[Extracted records]
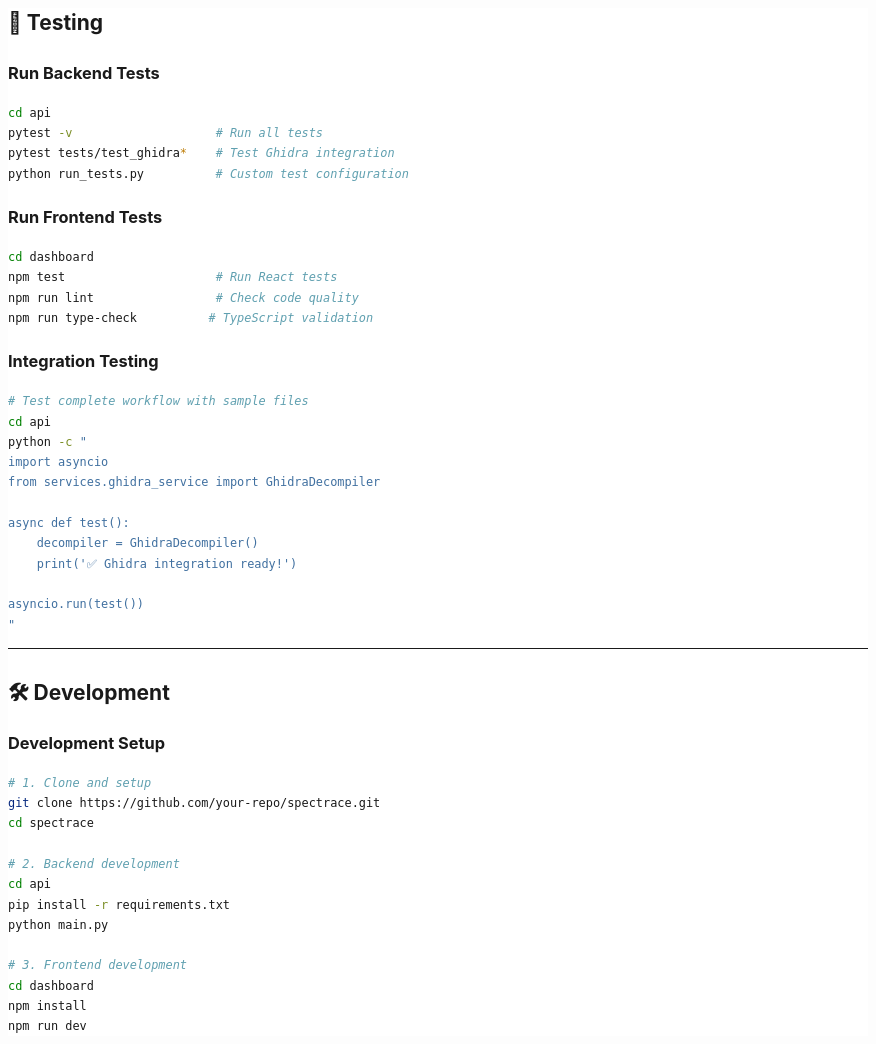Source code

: 
## 🧪 **Testing**

### **Run Backend Tests**

```bash
cd api
pytest -v                    # Run all tests
pytest tests/test_ghidra*    # Test Ghidra integration
python run_tests.py          # Custom test configuration
```

### **Run Frontend Tests**

```bash
cd dashboard
npm test                     # Run React tests
npm run lint                 # Check code quality
npm run type-check          # TypeScript validation
```

### **Integration Testing**

```bash
# Test complete workflow with sample files
cd api
python -c "
import asyncio
from services.ghidra_service import GhidraDecompiler

async def test():
    decompiler = GhidraDecompiler()
    print('✅ Ghidra integration ready!')

asyncio.run(test())
"
```

---

## 🛠️ **Development**

### **Development Setup**

```bash
# 1. Clone and setup
git clone https://github.com/your-repo/spectrace.git
cd spectrace

# 2. Backend development
cd api
pip install -r requirements.txt
python main.py

# 3. Frontend development
cd dashboard
npm install
npm run dev
```
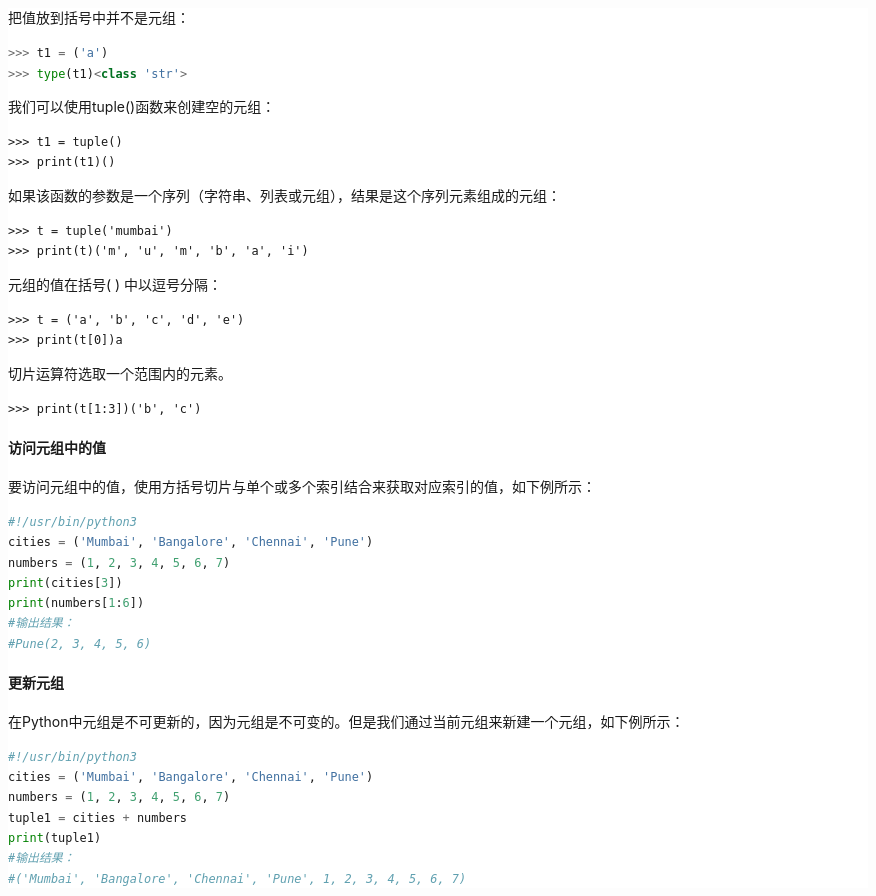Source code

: 把值放到括号中并不是元组：

```python
>>> t1 = ('a')
>>> type(t1)<class 'str'>
```

我们可以使用tuple()函数来创建空的元组：

```
>>> t1 = tuple()
>>> print(t1)()
```

如果该函数的参数是一个序列（字符串、列表或元组），结果是这个序列元素组成的元组：

```
>>> t = tuple('mumbai')
>>> print(t)('m', 'u', 'm', 'b', 'a', 'i')
```

元组的值在括号( ) 中以逗号分隔：

```
>>> t = ('a', 'b', 'c', 'd', 'e')
>>> print(t[0])a
```

切片运算符选取一个范围内的元素。

```
>>> print(t[1:3])('b', 'c')
```



#### 访问元组中的值

要访问元组中的值，使用方括号切片与单个或多个索引结合来获取对应索引的值，如下例所示：

```python
#!/usr/bin/python3
cities = ('Mumbai', 'Bangalore', 'Chennai', 'Pune')
numbers = (1, 2, 3, 4, 5, 6, 7)
print(cities[3])
print(numbers[1:6]) 
#输出结果：
#Pune(2, 3, 4, 5, 6)
```



#### 更新元组

在Python中元组是不可更新的，因为元组是不可变的。但是我们通过当前元组来新建一个元组，如下例所示：

```python
#!/usr/bin/python3
cities = ('Mumbai', 'Bangalore', 'Chennai', 'Pune')
numbers = (1, 2, 3, 4, 5, 6, 7)
tuple1 = cities + numbers
print(tuple1) 
#输出结果：
#('Mumbai', 'Bangalore', 'Chennai', 'Pune', 1, 2, 3, 4, 5, 6, 7)
```
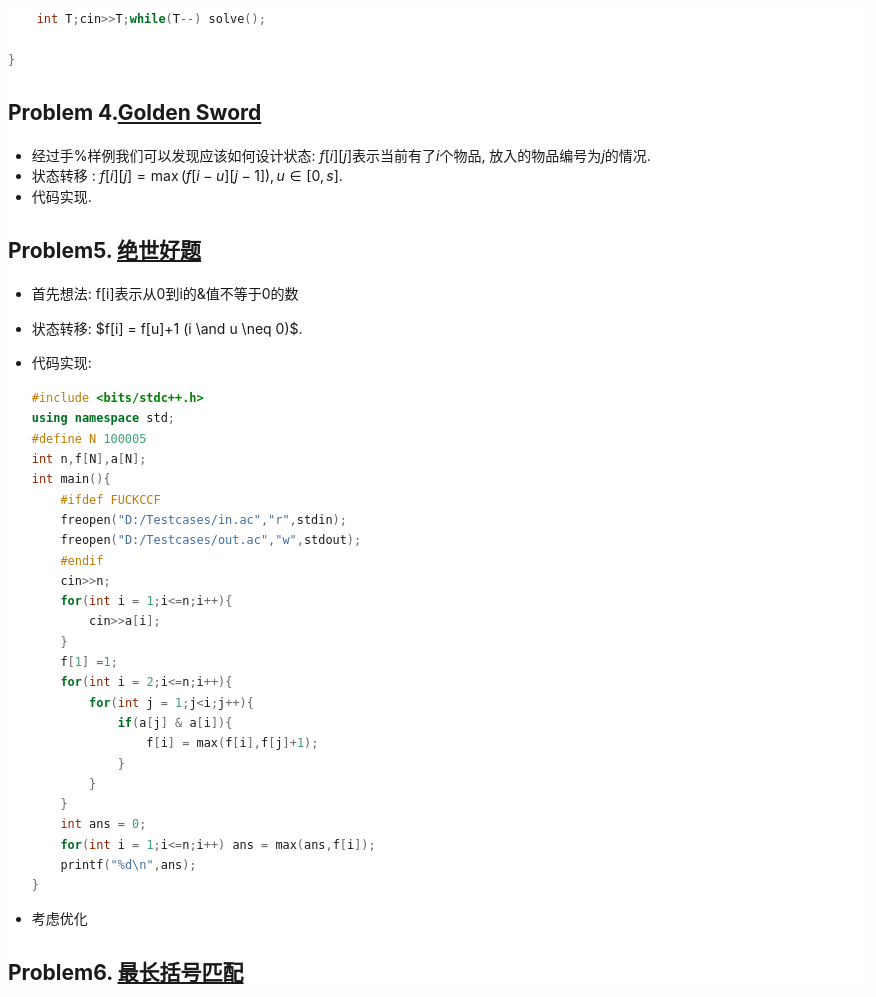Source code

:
 ```cpp
    int T;cin>>T;while(T--) solve();
    
}
```

## Problem 4.[Golden Sword](https://www.luogu.com.cn/problem/P5858)

- 经过手%样例我们可以发现应该如何设计状态: $f[i][j]$表示当前有了$i$个物品, 放入的物品编号为$j$的情况.
- 状态转移 : $f[i][j] = \max(f[i-u][j-1]),u\in[0,s]$.
- 代码实现.

## Problem5. [绝世好题](https://www.luogu.com.cn/problem/P4310)

- 首先想法: f[i]表示从0到i的&值不等于0的数

- 状态转移: $f[i] = f[u]+1 (i \and u \neq 0)$.

- 代码实现:

  ```cpp
  #include <bits/stdc++.h>
  using namespace std;
  #define N 100005
  int n,f[N],a[N];
  int main(){
      #ifdef FUCKCCF
      freopen("D:/Testcases/in.ac","r",stdin);
      freopen("D:/Testcases/out.ac","w",stdout);
      #endif
      cin>>n;
      for(int i = 1;i<=n;i++){
          cin>>a[i];
      }
      f[1] =1;
      for(int i = 2;i<=n;i++){
          for(int j = 1;j<i;j++){
              if(a[j] & a[i]){
                  f[i] = max(f[i],f[j]+1);
              }
          }
      }
      int ans = 0;
      for(int i = 1;i<=n;i++) ans = max(ans,f[i]);
      printf("%d\n",ans);
  }
  ```

- 考虑优化

## Problem6. [最长括号匹配](https://www.luogu.com.cn/problem/P1944)
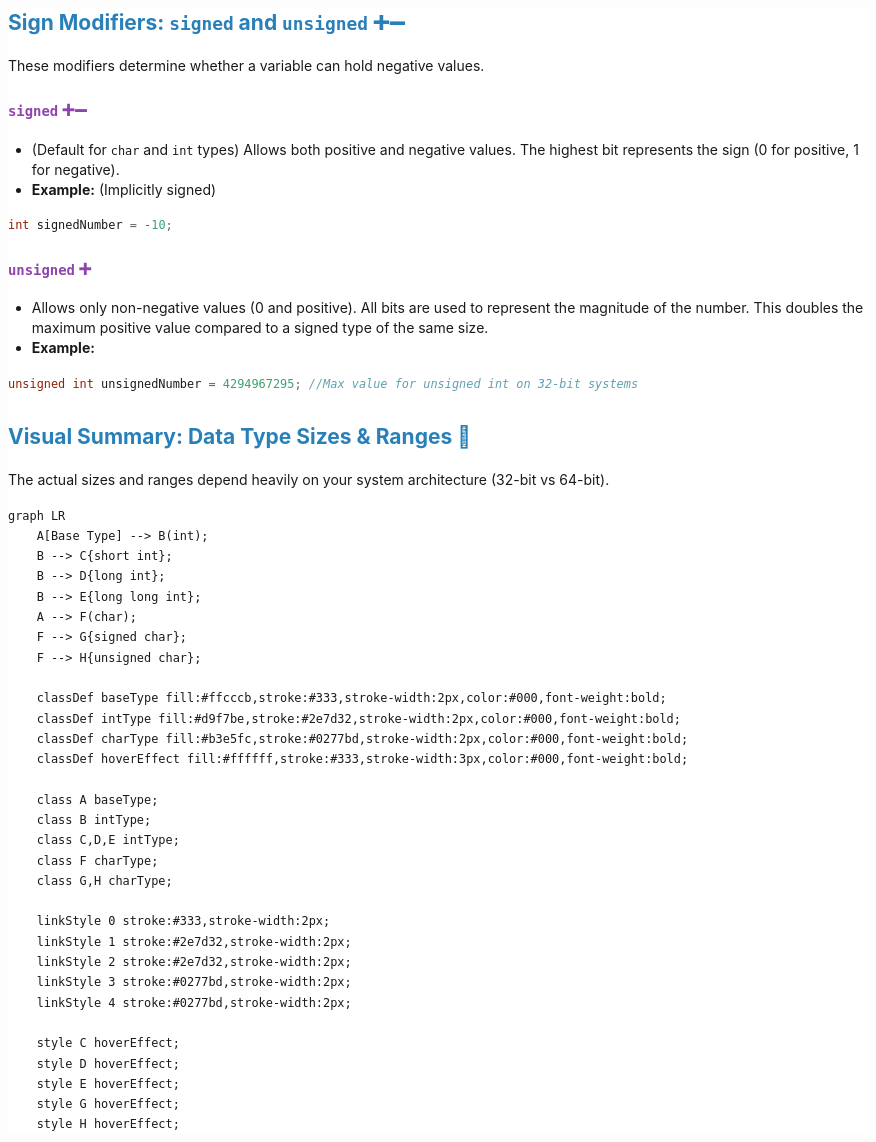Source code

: ## <span style="color:#2980b9">Sign Modifiers: `signed` and `unsigned` ➕➖</span>

These modifiers determine whether a variable can hold negative values.

### <span style="color:#8e44ad">`signed` ➕➖</span>

- (Default for `char` and `int` types) Allows both positive and negative values.
  The highest bit represents the sign (0 for positive, 1 for negative).
- **Example:** (Implicitly signed)

```c
int signedNumber = -10;
```

### <span style="color:#8e44ad">`unsigned` ➕</span>

- Allows only non-negative values (0 and positive). All bits are used to
  represent the magnitude of the number. This doubles the maximum positive value
  compared to a signed type of the same size.
- **Example:**

```c
unsigned int unsignedNumber = 4294967295; //Max value for unsigned int on 32-bit systems
```

## <span style="color:#2980b9">Visual Summary: Data Type Sizes & Ranges 🤔</span>

The actual sizes and ranges depend heavily on your system architecture (32-bit
vs 64-bit).

```mermaid
graph LR
    A[Base Type] --> B(int);
    B --> C{short int};
    B --> D{long int};
    B --> E{long long int};
    A --> F(char);
    F --> G{signed char};
    F --> H{unsigned char};

    classDef baseType fill:#ffcccb,stroke:#333,stroke-width:2px,color:#000,font-weight:bold;
    classDef intType fill:#d9f7be,stroke:#2e7d32,stroke-width:2px,color:#000,font-weight:bold;
    classDef charType fill:#b3e5fc,stroke:#0277bd,stroke-width:2px,color:#000,font-weight:bold;
    classDef hoverEffect fill:#ffffff,stroke:#333,stroke-width:3px,color:#000,font-weight:bold;

    class A baseType;
    class B intType;
    class C,D,E intType;
    class F charType;
    class G,H charType;

    linkStyle 0 stroke:#333,stroke-width:2px;
    linkStyle 1 stroke:#2e7d32,stroke-width:2px;
    linkStyle 2 stroke:#2e7d32,stroke-width:2px;
    linkStyle 3 stroke:#0277bd,stroke-width:2px;
    linkStyle 4 stroke:#0277bd,stroke-width:2px;

    style C hoverEffect;
    style D hoverEffect;
    style E hoverEffect;
    style G hoverEffect;
    style H hoverEffect;

```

* [What is being asked]:
If a line above contains the word "Example", list it.

* [Answer box]:
- **Example:** (Implicitly signed)
- **Example:**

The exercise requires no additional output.